### Problem details
Reproduce word for word the lines of the items below, from the line containing "ont lines at" through the line containing "a further 8,000", both lines included. Leave the pictures out of your answer.

### Input for this task
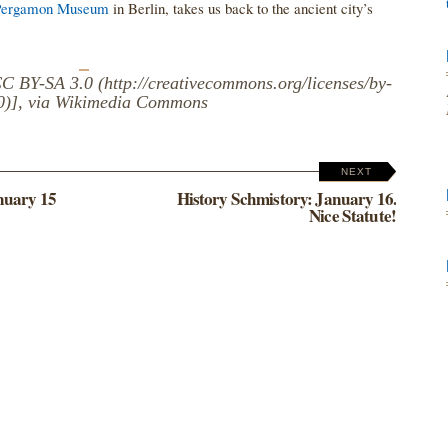
Pergamon Museum
in Berlin, takes us back to the ancient city’s
 BY-SA 3.0 (http://creativecommons.org/licenses/by-
.0)], via Wikimedia Commons
NEXT
nuary 15
History Schmistory: January 16.
Nice Statute!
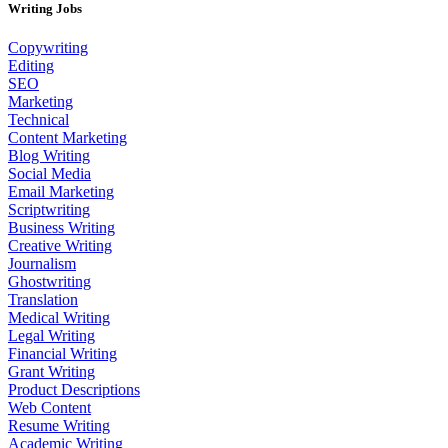
Writing Jobs
Copywriting
Editing
SEO
Marketing
Technical
Content Marketing
Blog Writing
Social Media
Email Marketing
Scriptwriting
Business Writing
Creative Writing
Journalism
Ghostwriting
Translation
Medical Writing
Legal Writing
Financial Writing
Grant Writing
Product Descriptions
Web Content
Resume Writing
Academic Writing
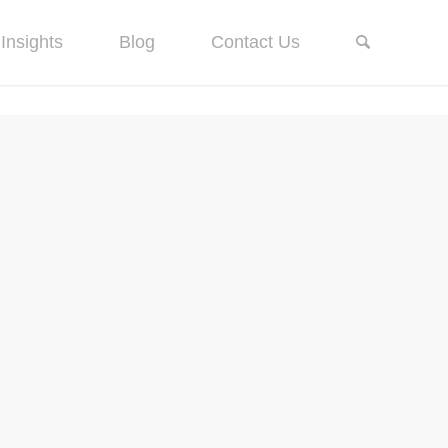
Insights
Blog
Contact Us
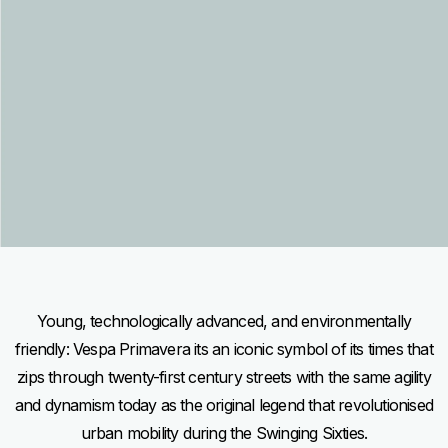
Item
Item
1
1
of
of
1
1
Young, technologically advanced, and environmentally
friendly: Vespa Primavera its an iconic symbol of its times that
zips through twenty-first century streets with the same agility
and dynamism today as the original legend that revolutionised
urban mobility during the Swinging Sixties.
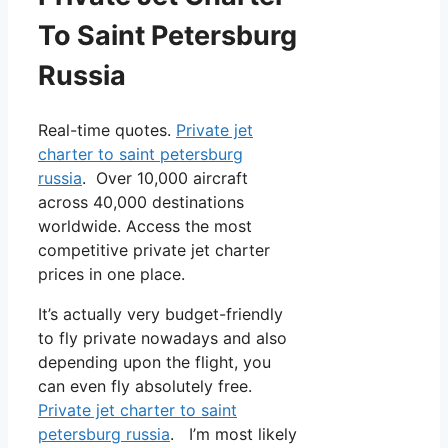
To Saint Petersburg
Russia
Real-time quotes.
Private jet
charter to saint petersburg
russia
. Over 10,000 aircraft
across 40,000 destinations
worldwide. Access the most
competitive private jet charter
prices in one place.
It’s actually very budget-friendly
to fly private nowadays and also
depending upon the flight, you
can even fly absolutely free.
Private jet charter to saint
petersburg russia
. I’m most likely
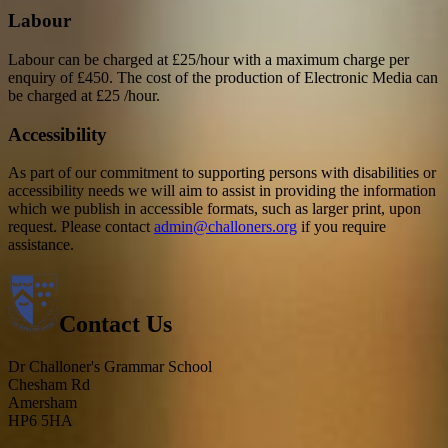
Labour
Labour can be charged at £25/hour with a maximum charge per
enquiry of £450. The cost of the production of Electronic Media can
be charged at £25 /hour.
Accessibility
As part of our commitment to supporting persons with disabilities or
accessibility needs we will aim to assist in providing the information
which we publish in accessible formats, such as larger print, upon
request. Please contact
admin@challoners.org
if you require
assistance.
Contact Us
Dr Challoner's Grammar School
Chesham Rd
Amersham
HP6 5HA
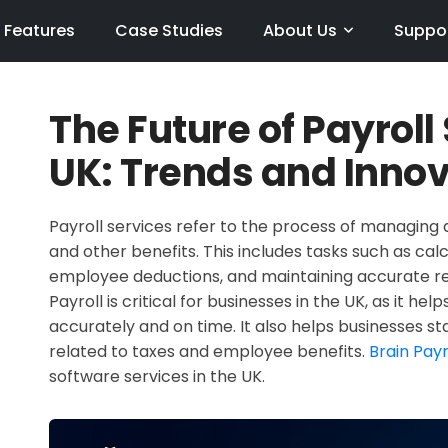
Features
Case Studies
About Us
Suppo
The Future of Payroll
UK: Trends and Inno
Payroll services refer to the process of managing 
and other benefits. This includes tasks such as cal
employee deductions, and maintaining accurate rec
Payroll is critical for businesses in the UK, as it h
accurately and on time. It also helps businesses s
related to taxes and employee benefits.
Brain Payr
software services in the UK.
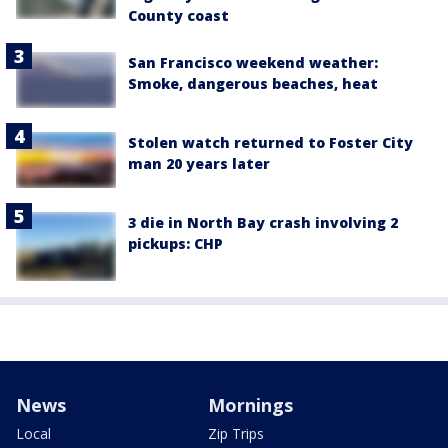
County coast
San Francisco weekend weather:
Smoke, dangerous beaches, heat
Stolen watch returned to Foster City
man 20 years later
3 die in North Bay crash involving 2
pickups: CHP
News
Mornings
Local
Zip Trips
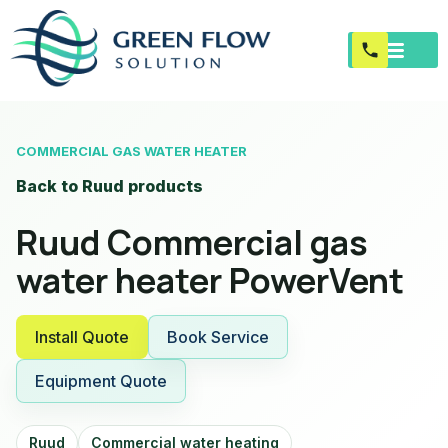
COMMERCIAL GAS WATER HEATER
Back to Ruud products
Ruud Commercial gas
water heater PowerVent
Install Quote
Book Service
Equipment Quote
Ruud
Commercial water heating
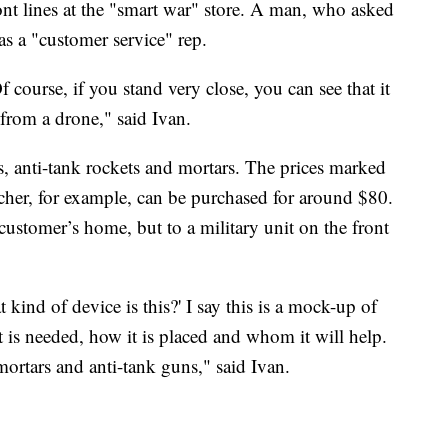
ont lines at the "smart war" store. A man, who asked
as a "customer service" rep.
f course, if you stand very close, you can see that it
e from a drone," said Ivan.
anti-tank rockets and mortars. The prices marked
cher, for example, can be purchased for around $80.
 customer’s home, but to a military unit on the front
kind of device is this?' I say this is a mock-up of
t is needed, how it is placed and whom it will help.
mortars and anti-tank guns," said Ivan.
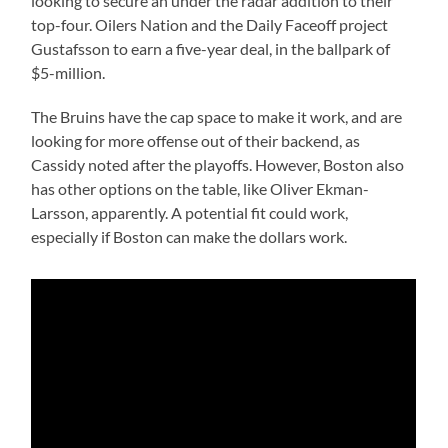
looking to secure an under the radar addition to their
top-four. Oilers Nation and the Daily Faceoff project
Gustafsson to earn a five-year deal, in the ballpark of
$5-million.
The Bruins have the cap space to make it work, and are
looking for more offense out of their backend, as
Cassidy noted after the playoffs. However, Boston also
has other options on the table, like Oliver Ekman-
Larsson, apparently. A potential fit could work,
especially if Boston can make the dollars work.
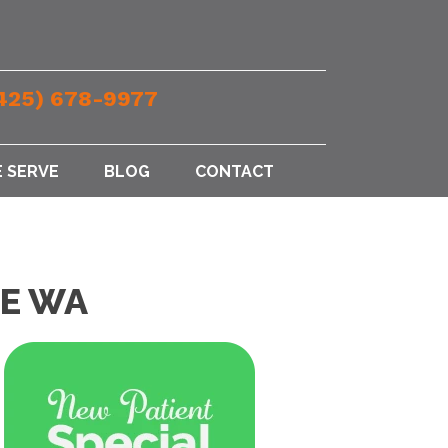
425) 678-9977
 SERVE
BLOG
CONTACT
CE WA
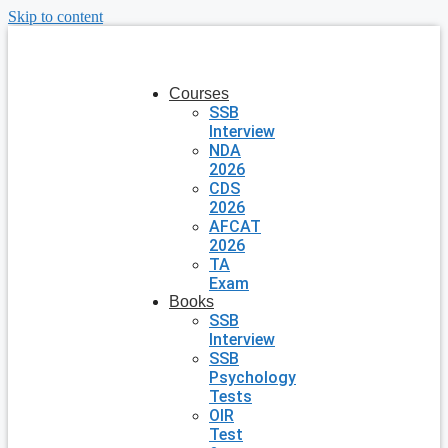
Skip to content
Courses
SSB
Interview
NDA
2026
CDS
2026
AFCAT
2026
TA
Exam
Books
SSB
Interview
SSB
Psychology
Tests
OIR
Test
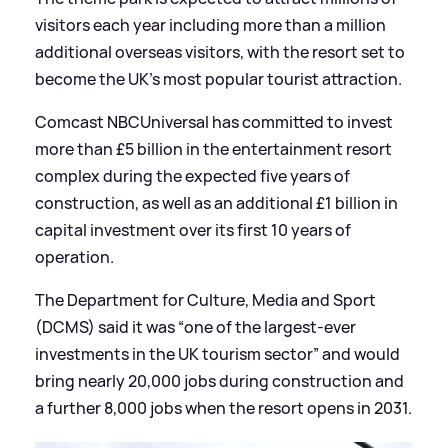
visitors each year including more than a million
additional overseas visitors, with the resort set to
become the UK’s most popular tourist attraction.
Comcast NBCUniversal has committed to invest
more than £5 billion in the entertainment resort
complex during the expected five years of
construction, as well as an additional £1 billion in
capital investment over its first 10 years of
operation.
The Department for Culture, Media and Sport
(DCMS) said it was “one of the largest-ever
investments in the UK tourism sector” and would
bring nearly 20,000 jobs during construction and
a further 8,000 jobs when the resort opens in 2031.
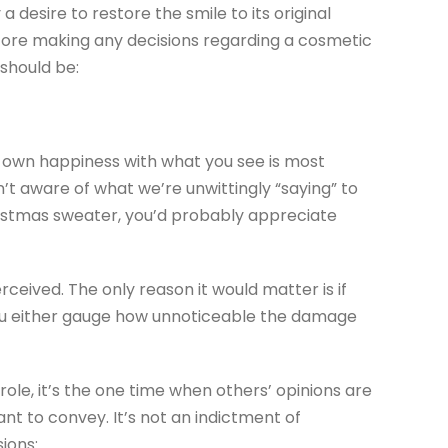
a desire to restore the smile to its original
Before making any decisions regarding a cosmetic
 should be:
ur own happiness with what you see is most
’t aware of what we’re unwittingly “saying” to
Christmas sweater, you’d probably appreciate
rceived. The only reason it would matter is if
p you either gauge how unnoticeable the damage
role, it’s the one time when others’ opinions are
ant to convey. It’s not an indictment of
ions:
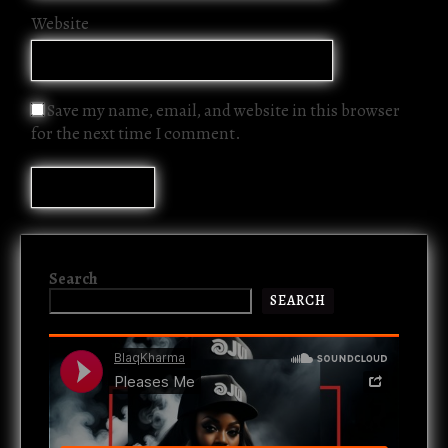
Website
Save my name, email, and website in this browser
for the next time I comment.
Search
SEARCH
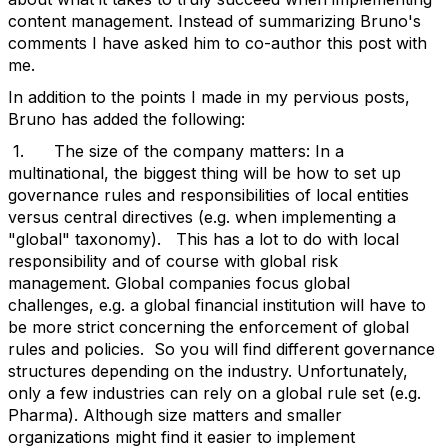
content management. Instead of summarizing Bruno's
comments I have asked him to co-author this post with
me.
In addition to the points I made in my pervious posts,
Bruno has added the following:
1. The size of the company matters: In a
multinational, the biggest thing will be how to set up
governance rules and responsibilities of local entities
versus central directives (e.g. when implementing a
"global" taxonomy). This has a lot to do with local
responsibility and of course with global risk
management. Global companies focus global
challenges, e.g. a global financial institution will have to
be more strict concerning the enforcement of global
rules and policies. So you will find different governance
structures depending on the industry. Unfortunately,
only a few industries can rely on a global rule set (e.g.
Pharma). Although size matters and smaller
organizations might find it easier to implement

### Result for this task
ont lines at the "smart war" store. A man, who asked
as a "customer service" rep.
f course, if you stand very close, you can see that it
e from a drone," said Ivan.
anti-tank rockets and mortars. The prices marked
cher, for example, can be purchased for around $80.
 customer’s home, but to a military unit on the front
kind of device is this?' I say this is a mock-up of
t is needed, how it is placed and whom it will help.
mortars and anti-tank guns," said Ivan.
looking to secure an under the radar addition to their
top-four. Oilers Nation and the Daily Faceoff project
Gustafsson to earn a five-year deal, in the ballpark of
$5-million.
The Bruins have the cap space to make it work, and are
looking for more offense out of their backend, as
Cassidy noted after the playoffs. However, Boston also
has other options on the table, like Oliver Ekman-
Larsson, apparently. A potential fit could work,
especially if Boston can make the dollars work.
425) 678-9977
 SERVE
BLOG
CONTACT
CE WA
Skip to content
Courses
SSB
Interview
NDA
2026
CDS
2026
AFCAT
2026
TA
Exam
Books
SSB
Interview
SSB
Psychology
Tests
OIR
Test
visitors each year including more than a million
additional overseas visitors, with the resort set to
become the UK’s most popular tourist attraction.
Comcast NBCUniversal has committed to invest
more than £5 billion in the entertainment resort
complex during the expected five years of
construction, as well as an additional £1 billion in
capital investment over its first 10 years of
operation.
The Department for Culture, Media and Sport
(DCMS) said it was “one of the largest-ever
investments in the UK tourism sector” and would
bring nearly 20,000 jobs during construction and
a further 8,000 jobs when the resort opens in 2031.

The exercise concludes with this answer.